The U.S. stock market is mixed with the Dow down 30 points. The U.S. dollar Index is 0.30 lower. Interest rate products are higher. Energies are mixed with crude down $0.30. Livestock trade is mixed. Precious metals are firmer with gold up $13.00.
Corn trade is 16 to 18 cents higher at midday with new crop 7 to 8 cents higher as the spreads firm again and trade moves back towards the upper end of the range with broad buying during the day session. Ethanol margins should remain range-bound with driving demand still improving while rising corn values limit upside. USDA will release the April WASDE on Friday morning, which is the main news this week with domestic carryout expected to be at 1.396 billion bushels. The market will also be focusing on weather as rains work through much of the Corn Belt.

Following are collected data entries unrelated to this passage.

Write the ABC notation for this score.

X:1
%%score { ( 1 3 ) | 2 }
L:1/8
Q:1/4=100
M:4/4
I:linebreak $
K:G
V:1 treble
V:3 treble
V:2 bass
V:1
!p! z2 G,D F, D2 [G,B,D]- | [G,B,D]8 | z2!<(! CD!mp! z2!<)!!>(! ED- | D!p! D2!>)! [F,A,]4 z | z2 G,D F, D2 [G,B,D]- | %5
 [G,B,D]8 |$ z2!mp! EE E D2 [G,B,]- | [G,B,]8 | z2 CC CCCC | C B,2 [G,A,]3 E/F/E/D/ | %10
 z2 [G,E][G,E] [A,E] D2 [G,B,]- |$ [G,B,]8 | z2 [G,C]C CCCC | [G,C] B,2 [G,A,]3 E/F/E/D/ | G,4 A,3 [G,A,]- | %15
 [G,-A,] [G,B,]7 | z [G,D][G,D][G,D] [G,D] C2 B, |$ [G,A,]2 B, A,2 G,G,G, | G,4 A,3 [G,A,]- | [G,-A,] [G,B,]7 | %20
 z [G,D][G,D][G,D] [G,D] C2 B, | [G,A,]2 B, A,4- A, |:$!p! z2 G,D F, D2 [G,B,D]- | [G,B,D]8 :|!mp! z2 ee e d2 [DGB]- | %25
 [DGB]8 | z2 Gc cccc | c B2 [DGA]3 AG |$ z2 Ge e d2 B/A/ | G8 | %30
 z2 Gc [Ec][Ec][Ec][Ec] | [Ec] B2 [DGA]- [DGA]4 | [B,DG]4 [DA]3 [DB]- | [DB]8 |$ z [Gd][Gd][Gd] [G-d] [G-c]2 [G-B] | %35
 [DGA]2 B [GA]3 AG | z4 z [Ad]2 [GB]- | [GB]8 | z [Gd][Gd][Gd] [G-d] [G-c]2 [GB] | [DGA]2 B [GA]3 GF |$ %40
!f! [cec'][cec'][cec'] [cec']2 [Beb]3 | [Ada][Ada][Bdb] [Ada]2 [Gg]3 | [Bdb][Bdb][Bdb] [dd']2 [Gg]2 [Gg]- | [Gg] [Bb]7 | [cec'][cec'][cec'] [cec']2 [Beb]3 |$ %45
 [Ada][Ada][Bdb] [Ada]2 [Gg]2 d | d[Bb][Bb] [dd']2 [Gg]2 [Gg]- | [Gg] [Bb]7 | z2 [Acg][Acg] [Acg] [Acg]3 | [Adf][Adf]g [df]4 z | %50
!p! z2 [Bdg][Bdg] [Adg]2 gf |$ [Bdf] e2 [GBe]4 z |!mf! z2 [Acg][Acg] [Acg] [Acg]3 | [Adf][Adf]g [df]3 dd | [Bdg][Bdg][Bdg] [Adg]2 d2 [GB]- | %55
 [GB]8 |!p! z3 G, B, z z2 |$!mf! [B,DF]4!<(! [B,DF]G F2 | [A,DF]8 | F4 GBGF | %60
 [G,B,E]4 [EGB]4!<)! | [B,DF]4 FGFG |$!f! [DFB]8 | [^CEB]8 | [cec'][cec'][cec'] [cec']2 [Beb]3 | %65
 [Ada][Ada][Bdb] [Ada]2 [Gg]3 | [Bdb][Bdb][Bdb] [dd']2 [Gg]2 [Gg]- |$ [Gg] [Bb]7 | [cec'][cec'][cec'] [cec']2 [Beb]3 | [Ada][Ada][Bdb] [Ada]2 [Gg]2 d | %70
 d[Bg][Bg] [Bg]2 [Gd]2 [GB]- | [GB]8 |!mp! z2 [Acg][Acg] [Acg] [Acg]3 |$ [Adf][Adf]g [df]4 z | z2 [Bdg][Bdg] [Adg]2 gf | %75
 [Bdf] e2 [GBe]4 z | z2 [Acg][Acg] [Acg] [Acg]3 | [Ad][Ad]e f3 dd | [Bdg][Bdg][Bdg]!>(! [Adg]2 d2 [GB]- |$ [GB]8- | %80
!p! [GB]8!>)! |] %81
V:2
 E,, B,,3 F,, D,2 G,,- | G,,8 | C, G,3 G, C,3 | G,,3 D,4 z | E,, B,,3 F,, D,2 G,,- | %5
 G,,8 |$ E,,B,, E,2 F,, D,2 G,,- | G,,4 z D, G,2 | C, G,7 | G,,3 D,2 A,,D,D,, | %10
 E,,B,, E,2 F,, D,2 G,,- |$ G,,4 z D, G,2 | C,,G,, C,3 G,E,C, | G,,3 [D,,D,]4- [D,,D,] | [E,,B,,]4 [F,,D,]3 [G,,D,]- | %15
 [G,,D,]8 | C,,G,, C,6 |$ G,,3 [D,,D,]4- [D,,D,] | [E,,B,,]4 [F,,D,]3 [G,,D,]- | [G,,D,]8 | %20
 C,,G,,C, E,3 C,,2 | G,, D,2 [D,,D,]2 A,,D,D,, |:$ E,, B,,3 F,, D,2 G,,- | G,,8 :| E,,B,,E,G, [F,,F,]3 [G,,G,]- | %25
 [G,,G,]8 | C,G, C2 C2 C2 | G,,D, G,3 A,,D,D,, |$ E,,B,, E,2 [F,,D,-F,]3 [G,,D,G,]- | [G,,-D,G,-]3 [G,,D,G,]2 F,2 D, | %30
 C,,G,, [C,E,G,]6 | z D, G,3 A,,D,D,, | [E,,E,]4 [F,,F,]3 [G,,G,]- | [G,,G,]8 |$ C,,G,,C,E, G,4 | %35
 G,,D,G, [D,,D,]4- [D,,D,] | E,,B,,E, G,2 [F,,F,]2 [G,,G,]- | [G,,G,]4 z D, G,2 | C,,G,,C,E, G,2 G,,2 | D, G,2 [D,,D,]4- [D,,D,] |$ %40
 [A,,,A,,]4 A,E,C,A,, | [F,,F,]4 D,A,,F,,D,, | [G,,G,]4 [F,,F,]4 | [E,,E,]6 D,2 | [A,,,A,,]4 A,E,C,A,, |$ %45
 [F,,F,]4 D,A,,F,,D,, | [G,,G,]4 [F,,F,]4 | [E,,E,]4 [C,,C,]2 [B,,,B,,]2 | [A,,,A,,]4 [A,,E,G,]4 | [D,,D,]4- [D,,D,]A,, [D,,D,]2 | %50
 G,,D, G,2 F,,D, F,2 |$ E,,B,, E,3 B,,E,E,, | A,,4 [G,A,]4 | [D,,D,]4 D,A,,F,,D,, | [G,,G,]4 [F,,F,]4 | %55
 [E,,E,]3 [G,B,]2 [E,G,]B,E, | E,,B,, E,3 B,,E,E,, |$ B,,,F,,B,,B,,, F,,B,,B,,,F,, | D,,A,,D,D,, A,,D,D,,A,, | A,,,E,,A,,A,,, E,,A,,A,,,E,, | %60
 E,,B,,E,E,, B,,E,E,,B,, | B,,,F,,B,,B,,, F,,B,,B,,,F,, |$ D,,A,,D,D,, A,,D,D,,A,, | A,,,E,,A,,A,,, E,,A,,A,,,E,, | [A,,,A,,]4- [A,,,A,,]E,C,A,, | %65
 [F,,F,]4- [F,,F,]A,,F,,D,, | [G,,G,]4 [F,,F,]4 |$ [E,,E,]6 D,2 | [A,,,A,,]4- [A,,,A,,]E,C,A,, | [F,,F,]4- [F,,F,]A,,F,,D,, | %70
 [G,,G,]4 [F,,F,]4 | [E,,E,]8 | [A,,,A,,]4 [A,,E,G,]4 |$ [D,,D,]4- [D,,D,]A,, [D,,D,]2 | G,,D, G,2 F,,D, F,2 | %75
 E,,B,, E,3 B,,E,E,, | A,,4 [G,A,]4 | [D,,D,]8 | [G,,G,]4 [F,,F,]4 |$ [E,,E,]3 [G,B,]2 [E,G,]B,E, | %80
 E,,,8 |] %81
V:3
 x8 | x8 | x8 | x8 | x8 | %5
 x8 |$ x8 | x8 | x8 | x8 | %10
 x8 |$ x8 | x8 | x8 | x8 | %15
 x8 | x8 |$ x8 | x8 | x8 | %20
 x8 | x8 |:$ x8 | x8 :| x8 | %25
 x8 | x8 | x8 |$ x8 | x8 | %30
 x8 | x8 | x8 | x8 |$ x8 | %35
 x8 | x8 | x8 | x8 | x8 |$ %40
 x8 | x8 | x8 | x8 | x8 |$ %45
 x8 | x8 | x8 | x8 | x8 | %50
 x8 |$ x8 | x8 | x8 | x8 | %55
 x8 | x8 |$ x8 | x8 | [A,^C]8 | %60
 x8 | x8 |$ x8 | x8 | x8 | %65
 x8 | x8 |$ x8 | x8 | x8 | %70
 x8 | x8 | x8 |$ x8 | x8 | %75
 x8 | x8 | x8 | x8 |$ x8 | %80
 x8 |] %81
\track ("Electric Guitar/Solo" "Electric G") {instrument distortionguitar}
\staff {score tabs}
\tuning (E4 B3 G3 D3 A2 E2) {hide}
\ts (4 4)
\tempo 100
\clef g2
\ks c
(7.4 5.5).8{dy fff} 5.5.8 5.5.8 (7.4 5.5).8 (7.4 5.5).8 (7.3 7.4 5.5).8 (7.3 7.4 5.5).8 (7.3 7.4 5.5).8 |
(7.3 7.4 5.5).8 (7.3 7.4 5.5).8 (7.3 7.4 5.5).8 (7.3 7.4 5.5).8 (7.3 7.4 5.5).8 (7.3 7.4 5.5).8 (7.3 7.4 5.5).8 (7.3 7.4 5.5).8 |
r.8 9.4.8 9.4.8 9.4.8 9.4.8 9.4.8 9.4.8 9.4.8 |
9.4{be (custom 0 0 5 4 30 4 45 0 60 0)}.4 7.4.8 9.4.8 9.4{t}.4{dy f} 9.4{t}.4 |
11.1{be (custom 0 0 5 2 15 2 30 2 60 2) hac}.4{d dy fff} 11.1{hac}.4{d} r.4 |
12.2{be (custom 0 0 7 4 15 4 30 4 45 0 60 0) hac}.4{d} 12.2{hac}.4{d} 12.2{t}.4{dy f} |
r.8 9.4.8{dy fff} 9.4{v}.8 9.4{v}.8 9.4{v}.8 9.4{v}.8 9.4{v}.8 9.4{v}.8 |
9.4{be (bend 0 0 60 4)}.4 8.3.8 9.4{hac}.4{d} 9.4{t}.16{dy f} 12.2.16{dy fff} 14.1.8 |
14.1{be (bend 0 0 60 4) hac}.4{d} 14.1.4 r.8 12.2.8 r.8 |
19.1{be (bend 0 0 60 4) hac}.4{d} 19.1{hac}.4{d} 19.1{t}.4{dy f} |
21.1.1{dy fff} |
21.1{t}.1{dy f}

Corn basis should remain sideways short term with ethanol and export movement needing maintain the recent improvements in pace. Double-crop progress in Brazil looks to have mixed weather for most, with early growth seeming to be OK for now. Weekly export sales eased a bit to 757,000 metric tons of old crop and 50,000 of new. On the May contract, chart resistance is the upper Bollinger Band at $5.67, which we are walked through Thursday morning, then the contract high at $5.85, with the 20-day at $5.52 nearby chart support then the $5.34 lower Bollinger Band.
Soybeans are 6 to 8 cents higher at midday with trade seeing flat spread action amid disappointing exports sales and spillover support from corn. Meal is $1.00 to $2.00 lower and oil is 0.20 cent to 0.30 cent higher. Oil and meal have both struggled to regain momentum in recent days with Thursday morning being no exception. The old crop soybean balance sheet will be one of the main items watched on the WASDE Friday morning with carryout expected to be at 119 million bushels. Argentina is likely to see some dryness again as the crop moves forward while harvest will continue to progress in Brazil.
New-crop export sales for the U.S. remain limited as well with weekly sales at 92,500 metric tons of old crop, 338,600 of new; meal at 127,700 of old and 4,800 of new; oil at 15,700 metric tons. The May soybean chart has resistance at the upper Bollinger band at $14.43, then the contract high at $14.65, which we did not take out on the surge last week, with the 20-day nearby support at midday just above the market at $14.12, which is where we are just above at midday, and then the $14.00 area.
Wheat trade is 12 to 16 cents higher at midday with trade finding broad buying as the higher protein wheats lead again and spillover support from corn. The weaker trade in the dollar should help support trade, along the easing of oversold conditions. Weather in the Plains should encourage growth with moisture light for many and mostly seasonal temperatures. KC has narrowed to a 50-cent discount to Chicago with Minneapolis 11 cents above Chicago. Weekly export sales were soft for old crop at 82,000 metric tons, but new crop was 529,900 metric tons. KC May on the chart has support at the low seen last week at $5.53, with resistance the 20-day at $5.79, which we are testing at midday.